It only took Mike Hall of Harrogate, UK, 17 days-16 hours to ride his bicycle from Astoria, Oregon, to Yorktown, Virginia, on the TransAmerica Trail bicycle route, a distance of 4,406 miles.
It’s the same epic route that touring bicyclists have used to cross the US since 1976. Their journeys are usually completed in months, not days.
Hall was one of 43 cyclists who left Astoria at 5 a.m. on June 7 to compete in the first-ever Trans Am Bike Race. In keeping to the tradition of the TransAmerica bike route, the riders had to carry all their own gear. They weren’t allowed to have support crews or sag wagons and couldn’t accept any help that wouldn’t have been provided to any of the other riders.

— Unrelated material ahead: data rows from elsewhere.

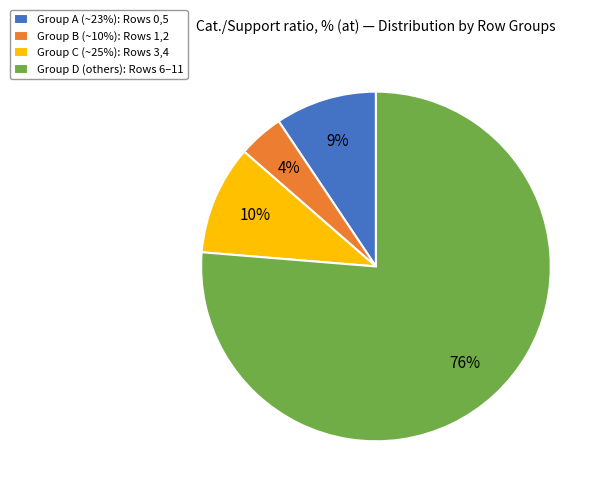

What is the ratio of the value at Group C (~25%): Rows 3,4 to the value at Group A (~23%): Rows 0,5?

1.1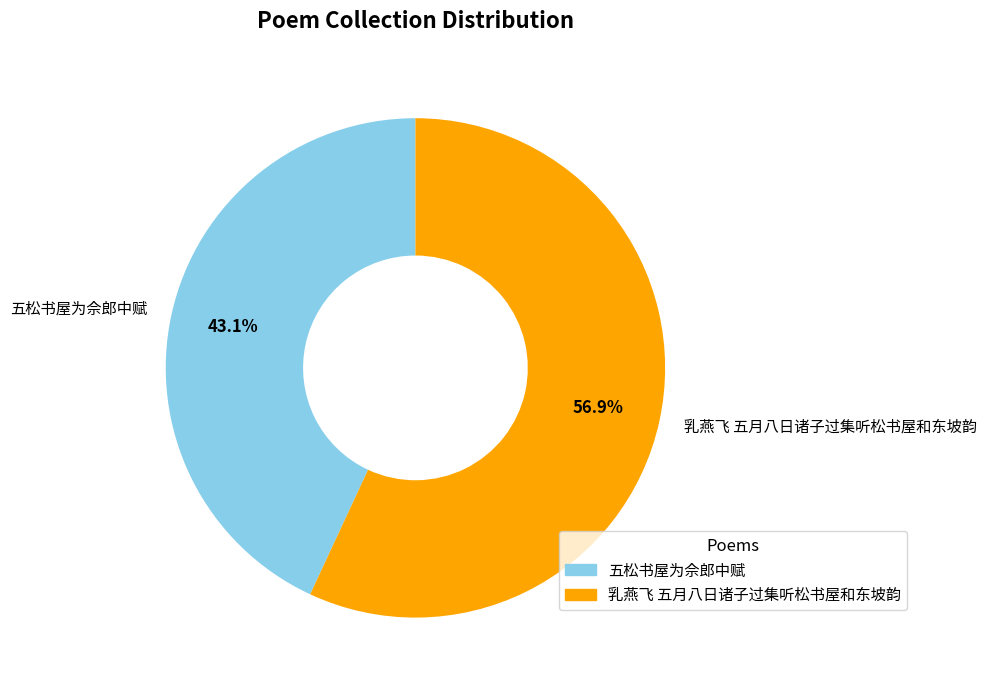

To the nearest percent, what is the combined percentage of 乳燕飞 五月八日诸子过集听松书屋和东坡韵 and 五松书屋为佘郎中赋?

100%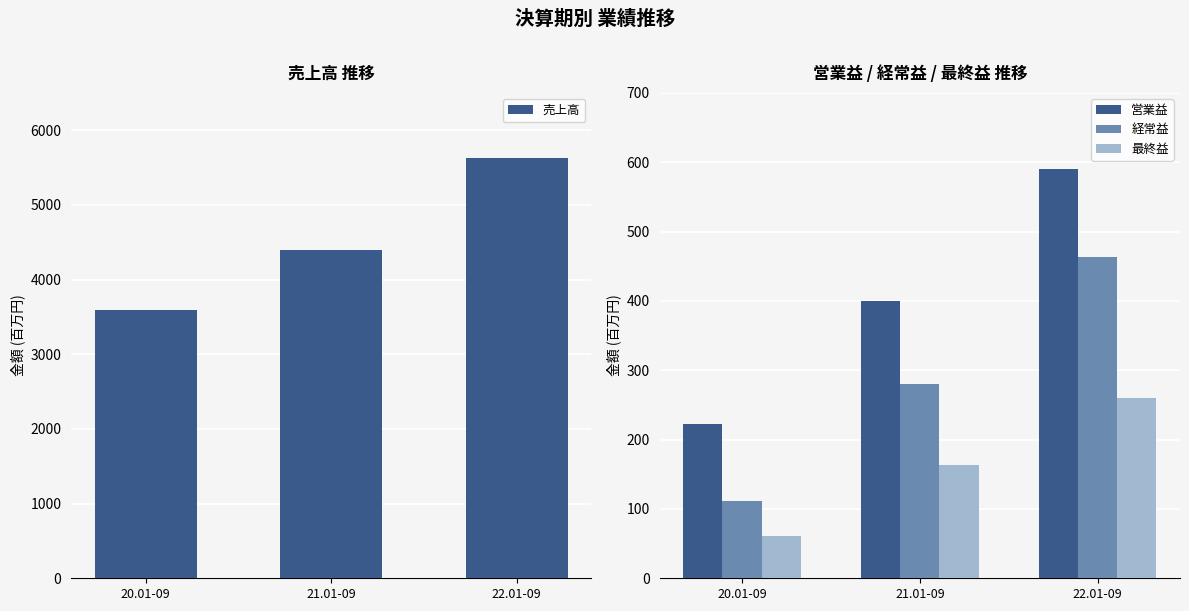

What position from the left is 21.01-09?

2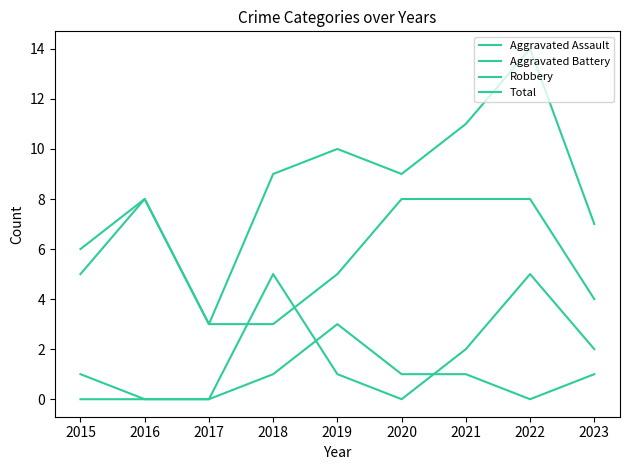

Is this an area chart (filled region under the line)?

No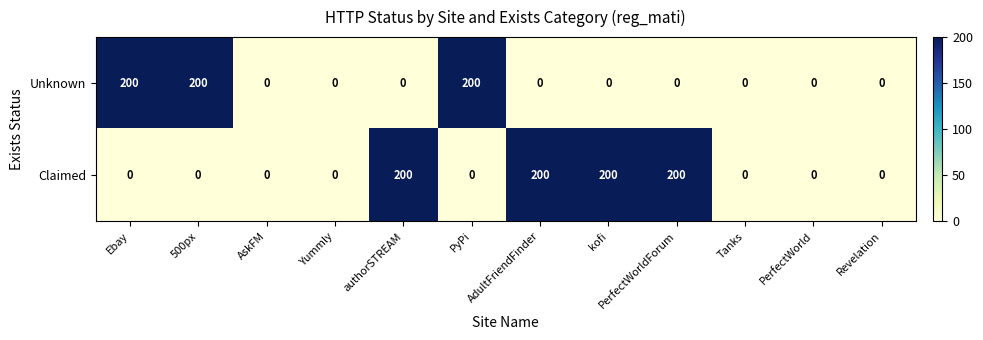

List the series in order of their overall mean, highest first.

Claimed, Unknown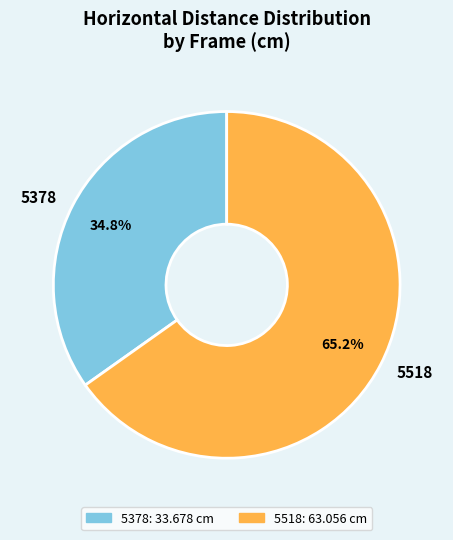

How many slices are in this pie chart?

2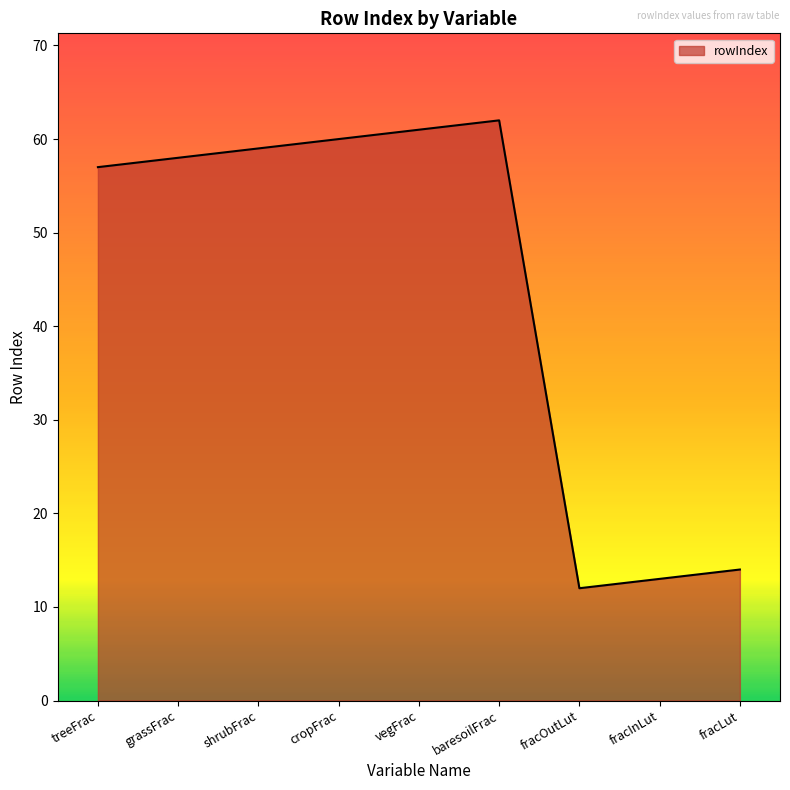

Does the chart display data point markers on the line(s)?

No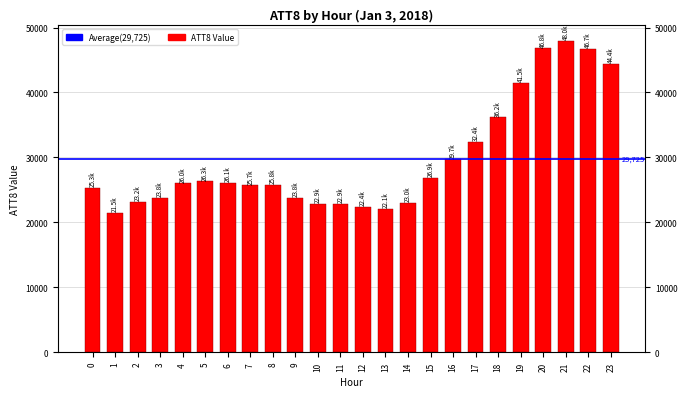

Is it true that the value at 17 is 49237?

False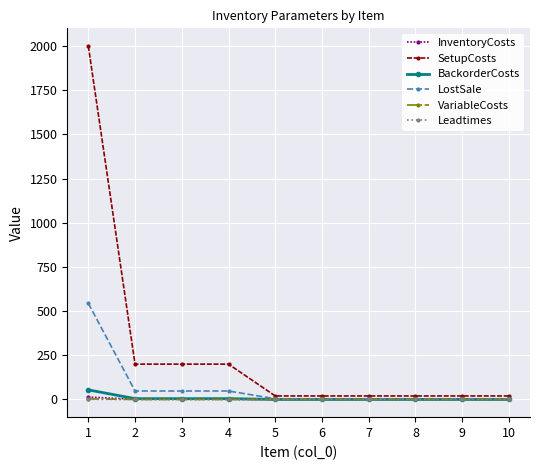

Which series has the widest spread of values?

SetupCosts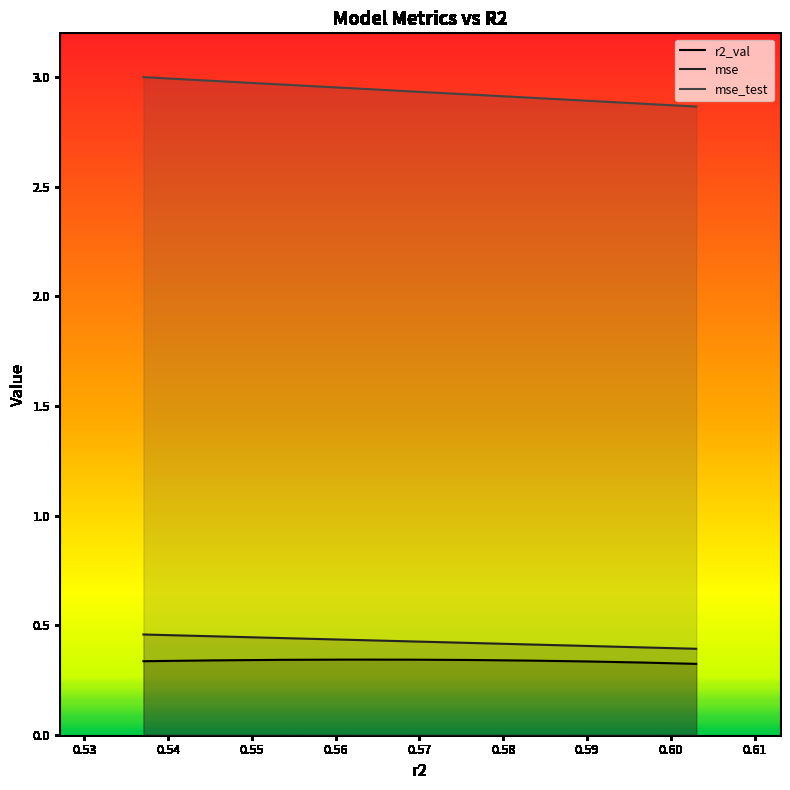

What is the spread (max minus min) of values at 0.6030440025200773?

2.5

Also, riders weren’t allowed to draft or take short cuts.
Hall, 33, has been followed across the line by Canadian Jason Lane, 32, and Ed Pickup, 23, also of Britain. All three, and many of the others still on the course, are considered endurance cyclists.
Road.cc points out that Lane actually had a higher mph average, but also took longer breaks.
As I write this, the leading woman in the race could be headed to a fourth-place finish overall. Italy’s Juliana Buhring is just east of Charlottesville, Virginia, and leads fellow Italian Paolo Laureti by 36 miles.
Of the original 43, 8 have been officially scratched from the race. The remaining riders are spread out across the US.
The main organizer of the race, Nathan Jones of Portland, is about halfway through Kentucky. He’s been posting regular updates on his ride at MTBCast.com.